Я сперва метнулся было наверх, на мостик, рассказать Ивану Демьянычу про подлую штучку Ильи. Но тут же подумал, что нет — с Ильей сам лично должен расправиться. Моя честь тут задета. Как и что именно собирался я сделать, этого я вам объяснить не могу, так же как и вы, наверно, объяснить не сумеете, когда, допустим, с разбега прыгаете через канаву, какой ногой оттолкнетесь и какой рукой взмахнете в этот момент. У меня была одна мысль — не дать Илье привезти сюда от «могикана» свой товар! А что потом — будет видно.
И я кинулся к лодке. Но опоздал. Тумарк уже сбросил с кнехта «конец», а Шахворостов ударил лопастными веслами, и лодочка быстро стала отваливать от теплохода. Шура вся затряслась, когда я рявкнул ей: «Какая посылка?» По ее глазам я понял: липа. Может, камни в нее вложены, и «могикану» этому самому она адресована, только бы повод был остановить «Родину»! Вот оно как… Купил-таки, выходит, Илья мою «Шаганэ!» Шура пятилась:
— Костя, Костенька, миленький… да ты что?
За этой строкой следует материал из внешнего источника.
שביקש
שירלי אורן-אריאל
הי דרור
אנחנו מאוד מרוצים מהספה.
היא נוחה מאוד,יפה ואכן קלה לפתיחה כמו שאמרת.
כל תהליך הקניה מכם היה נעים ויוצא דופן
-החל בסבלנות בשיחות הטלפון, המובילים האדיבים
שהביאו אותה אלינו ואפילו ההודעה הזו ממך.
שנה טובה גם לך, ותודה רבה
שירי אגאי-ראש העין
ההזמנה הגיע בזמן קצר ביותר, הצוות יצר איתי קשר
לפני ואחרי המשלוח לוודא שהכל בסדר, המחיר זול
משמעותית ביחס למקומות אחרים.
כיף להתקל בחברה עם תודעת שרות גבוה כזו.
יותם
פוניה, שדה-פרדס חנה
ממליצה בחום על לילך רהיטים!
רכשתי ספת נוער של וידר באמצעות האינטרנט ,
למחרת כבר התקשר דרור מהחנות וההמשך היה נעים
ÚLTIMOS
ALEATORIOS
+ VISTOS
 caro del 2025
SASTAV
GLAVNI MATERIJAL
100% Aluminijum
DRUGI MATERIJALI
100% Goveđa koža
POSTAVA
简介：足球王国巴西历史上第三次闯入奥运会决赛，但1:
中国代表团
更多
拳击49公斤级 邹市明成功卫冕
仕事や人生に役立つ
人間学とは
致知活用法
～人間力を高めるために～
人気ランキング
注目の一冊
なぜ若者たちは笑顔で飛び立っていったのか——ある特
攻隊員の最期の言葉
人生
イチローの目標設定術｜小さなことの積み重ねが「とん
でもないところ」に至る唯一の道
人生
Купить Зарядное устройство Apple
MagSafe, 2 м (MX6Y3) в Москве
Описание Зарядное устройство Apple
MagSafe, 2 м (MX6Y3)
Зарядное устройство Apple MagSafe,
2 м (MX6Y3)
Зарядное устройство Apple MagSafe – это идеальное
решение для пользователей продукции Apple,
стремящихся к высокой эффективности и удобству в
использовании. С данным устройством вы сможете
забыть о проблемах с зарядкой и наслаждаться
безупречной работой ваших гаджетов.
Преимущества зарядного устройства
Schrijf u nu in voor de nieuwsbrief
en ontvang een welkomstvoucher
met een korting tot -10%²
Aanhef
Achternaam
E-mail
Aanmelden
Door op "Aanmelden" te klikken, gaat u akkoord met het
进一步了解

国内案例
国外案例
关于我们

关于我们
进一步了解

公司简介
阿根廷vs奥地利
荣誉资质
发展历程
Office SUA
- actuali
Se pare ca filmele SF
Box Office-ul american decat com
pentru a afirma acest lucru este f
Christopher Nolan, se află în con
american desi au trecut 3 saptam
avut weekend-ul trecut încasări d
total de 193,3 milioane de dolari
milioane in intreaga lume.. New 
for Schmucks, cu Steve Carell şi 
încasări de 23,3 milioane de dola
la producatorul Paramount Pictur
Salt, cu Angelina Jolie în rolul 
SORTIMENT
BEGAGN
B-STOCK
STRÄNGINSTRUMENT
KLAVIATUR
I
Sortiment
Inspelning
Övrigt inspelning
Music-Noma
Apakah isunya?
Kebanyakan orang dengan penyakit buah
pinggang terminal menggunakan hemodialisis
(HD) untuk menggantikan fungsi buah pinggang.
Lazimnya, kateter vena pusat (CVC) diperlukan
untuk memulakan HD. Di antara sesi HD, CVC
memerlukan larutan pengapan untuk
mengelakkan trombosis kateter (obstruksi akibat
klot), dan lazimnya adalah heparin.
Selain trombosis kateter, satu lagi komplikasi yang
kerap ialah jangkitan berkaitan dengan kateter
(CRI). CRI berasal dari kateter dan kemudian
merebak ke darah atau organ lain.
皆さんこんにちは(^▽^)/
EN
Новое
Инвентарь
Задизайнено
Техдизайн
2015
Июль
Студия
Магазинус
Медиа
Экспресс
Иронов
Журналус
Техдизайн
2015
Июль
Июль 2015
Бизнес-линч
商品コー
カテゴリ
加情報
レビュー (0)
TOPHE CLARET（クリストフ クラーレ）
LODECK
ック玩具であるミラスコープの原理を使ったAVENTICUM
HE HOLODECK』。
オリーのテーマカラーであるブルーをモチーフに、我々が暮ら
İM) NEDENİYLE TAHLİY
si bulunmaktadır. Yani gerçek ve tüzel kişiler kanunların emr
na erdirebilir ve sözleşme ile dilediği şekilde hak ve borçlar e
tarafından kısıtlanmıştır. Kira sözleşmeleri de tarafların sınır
А в глазах у нее противный страх, и нижняя губа отвисла.
Загудел первый гудок, длинно, раскатисто, а в конце короткий, как точка. И вслед за ним, через минуту, второй. Торопится Иван Демьяныч. Лодочка была уже на половине расстояния между теплоходом и берегом, от меня до нее — метров шестьдесят. «Могикан» подтаскивал свои узлы к тому примерно месту, где должна была причалить лодка. Ее немного сносило течением.
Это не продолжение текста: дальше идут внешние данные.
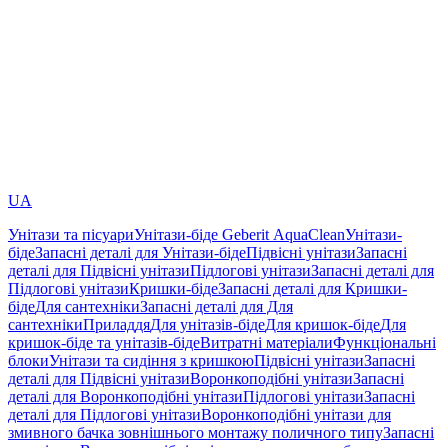
UA
Унітази та пісуари
Унітази-біде Geberit AquaClean
Унітази-
біде
Запасні деталі для Унітази-біде
Підвісні унітази
Запасні
деталі для Підвісні унітази
Підлогові унітази
Запасні деталі для
Підлогові унітази
Кришки-біде
Запасні деталі для Кришки-
біде
Для сантехніки
Запасні деталі для Для
сантехніки
Приладдя
Для унітазів-біде
Для кришок-біде
Для
кришок-біде та унітазів-біде
Витратні матеріали
Функціональні
блоки
Унітази та сидіння з кришкою
Підвісні унітази
Запасні
деталі для Підвісні унітази
Воронкоподібні унітази
Запасні
деталі для Воронкоподібні унітази
Підлогові унітази
Запасні
деталі для Підлогові унітази
Воронкоподібні унітази для
змивного бачка зовнішнього монтажу поличного типу
Запасні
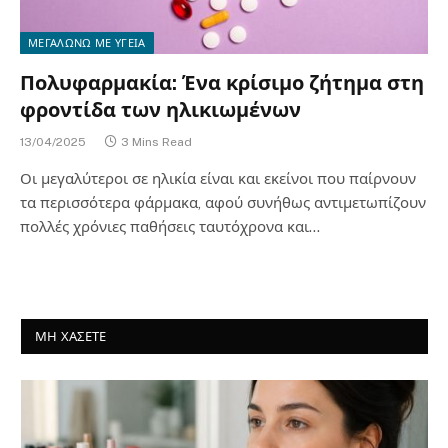
ΜΕΓΑΛΩΝΩ ΜΕ ΥΓΕΙΑ
Πολυφαρμακία: Ένα κρίσιμο ζήτημα στη
φροντίδα των ηλικιωμένων
13/04/2025
3 Mins Read
Οι μεγαλύτεροι σε ηλικία είναι και εκείνοι που παίρνουν
τα περισσότερα φάρμακα, αφού συνήθως αντιμετωπίζουν
πολλές χρόνιες παθήσεις ταυτόχρονα και…
ΜΗ ΧΑΣΕΤΕ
Я скинул брюки, ботинки и бросился в Енисей. Ледяная вода так и обожгла меня. Оборвалось дыхание. Но потом я поплыл легко, отмахивая саженками. Шура закричала, тонко и страшно закричала, будто ее зарезали. Я слышал, как Иван Демьяныч сверху в рупор спросил: «Эй, что там?», а Шахворостов из лодки громко ответил: «Да ничего. Барбин купается». И мне показалось, стал еще сильнее работать веслами.
Течение снесло меня куда больше, чем лодочку. Плыть было тяжело, плохо слушались руки и ноги. Их словно бы сводило, стягивало в узел от ледяной воды. Вот он, Север!